The skill inspects call sites and workflow boundaries to apply patterns: it wraps external calls with circuit breaker logic, partitions work with bulkhead semaphores, and applies configurable retry handlers with exponential backoff and jitter. For LLMs it implements a fallback chain, semantic cache lookups, and token budget guards to prevent context overflow and to provide graceful degradation.

When to use it

  • Protect external API calls that can cause cascade failures (e.g., GitHub, YouTube, arXiv).
  • Isolate multi-tenant or multi-agent workloads to prevent noisy neighbors from impacting critical paths.
  • Implement robust LLM integrations that need rate-limit handling, fallback models, and token management.
  • Add automated retry and backoff for transient network errors while avoiding thundering-herd effects.
  • Establish graceful degradation and observability for critical production workflows.

Best practices

  • Use adaptive thresholds (sliding windows) rather than fixed counters for circuit decisions.
  • Instrument every circuit state change with metrics, logs, and traces to drive alerts and postmortems.
  • Always include a fallback chain for critical operations: alternative model, cache hit, then default response.
  • Classify errors explicitly into retryable and non-retryable sets before applying retries.
  • Run chaos testing in staging to validate bulkhead and circuit behavior under realistic failure modes.

Example use cases

  • Wrap a third-party metadata API with a circuit breaker and retry handler to fail fast and recover gracefully.
  • Partition LLM request processing into critical synthesis workers and optional enrichment workers using bulkheads.
  • Implement a model fallback chain: primary model → cheaper fallback model → semantic cache → safe default.
  • Apply token budget guard to long conversation contexts: summarize, drop low-priority fields, or split requests.
  • Add observability hooks so every circuit trip triggers alerts and links to traces for rapid diagnosis.

FAQ

How do I choose failure thresholds for a circuit breaker?

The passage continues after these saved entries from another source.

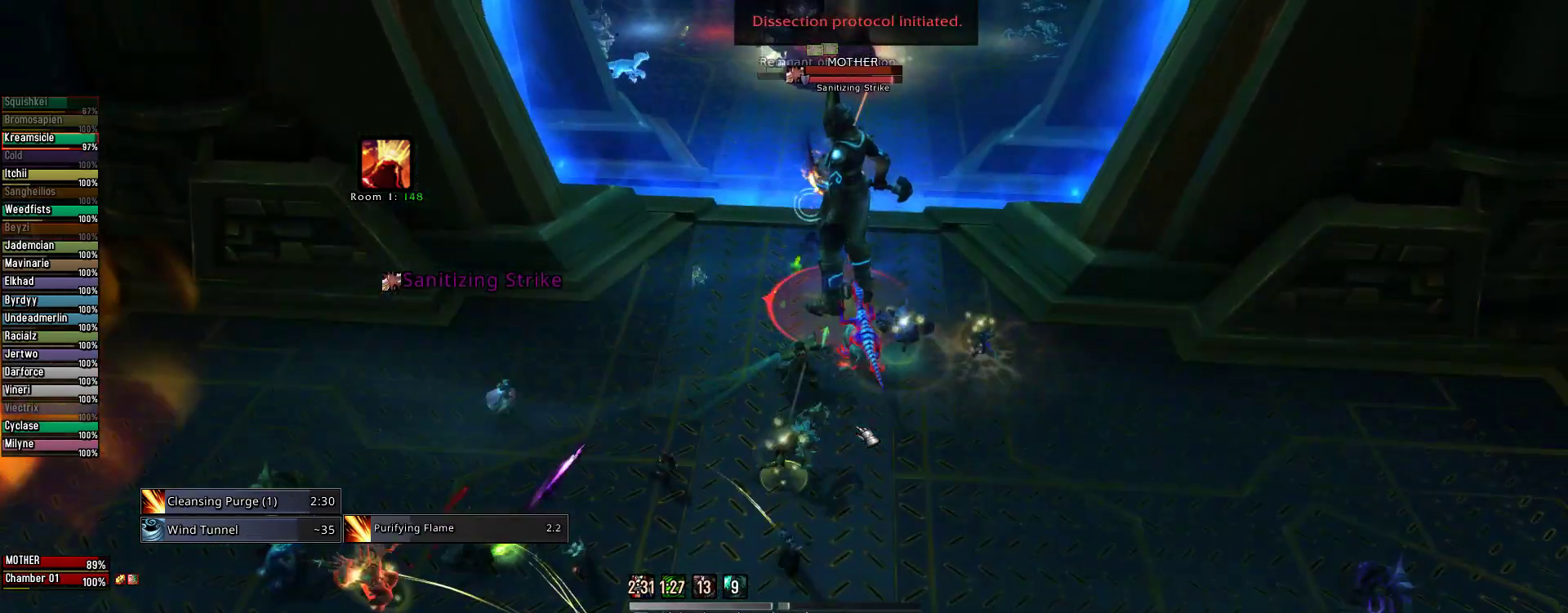
{"keys": ["2"], "mouse": [], "events": [[511, "2", "down"], [511, "e", "up"]]}
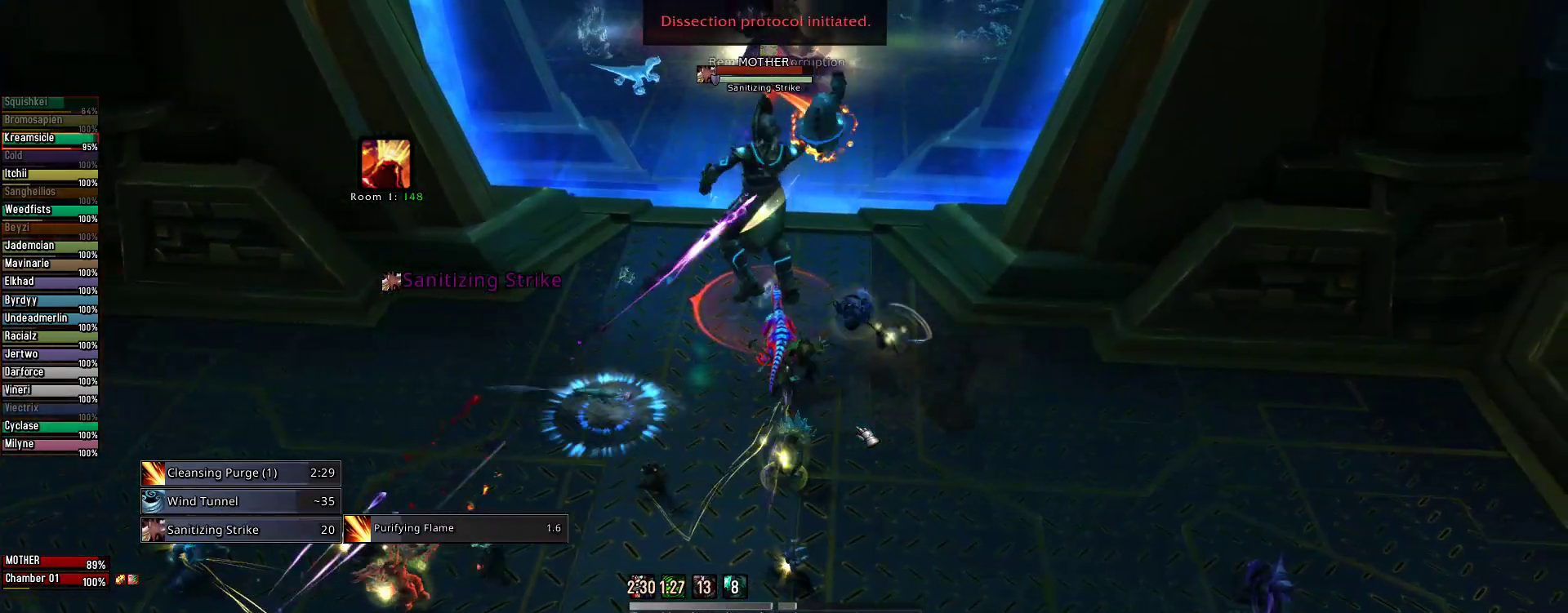
{"keys": ["2"], "mouse": [], "events": [[111, "2", "up"], [245, "2", "down"], [333, "2", "up"], [489, "2", "down"]]}
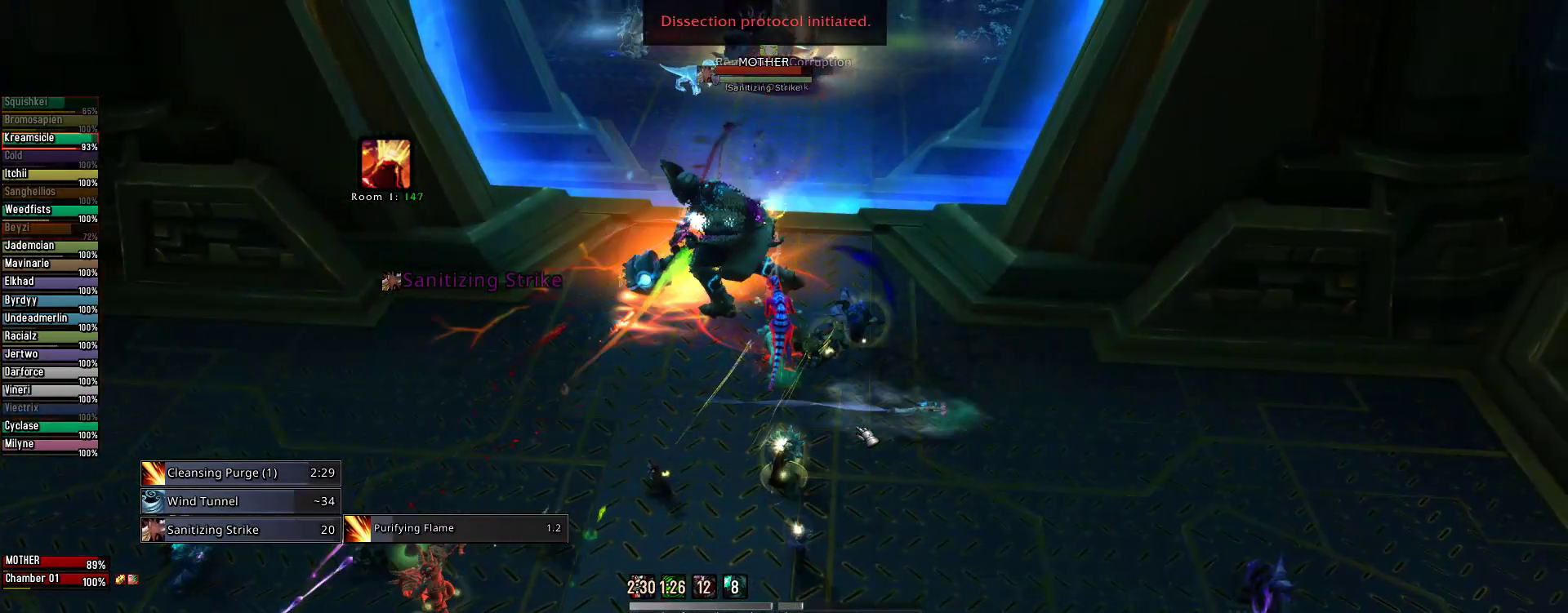
{"keys": [], "mouse": [], "events": [[89, "2", "up"], [178, "2", "down"], [267, "2", "up"], [422, "2", "down"], [511, "2", "up"]]}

Start with conservative defaults (e.g., 5 failures, 30s recovery) and use traffic patterns and SLOs to tune thresholds; prefer sliding windows to capture recent behavior.

When should I retry vs. fall back to another model?

Retry transient errors (timeouts, 429, 5xx). If retries fail or the model is overloaded, invoke the fallback model or cached response to preserve user experience.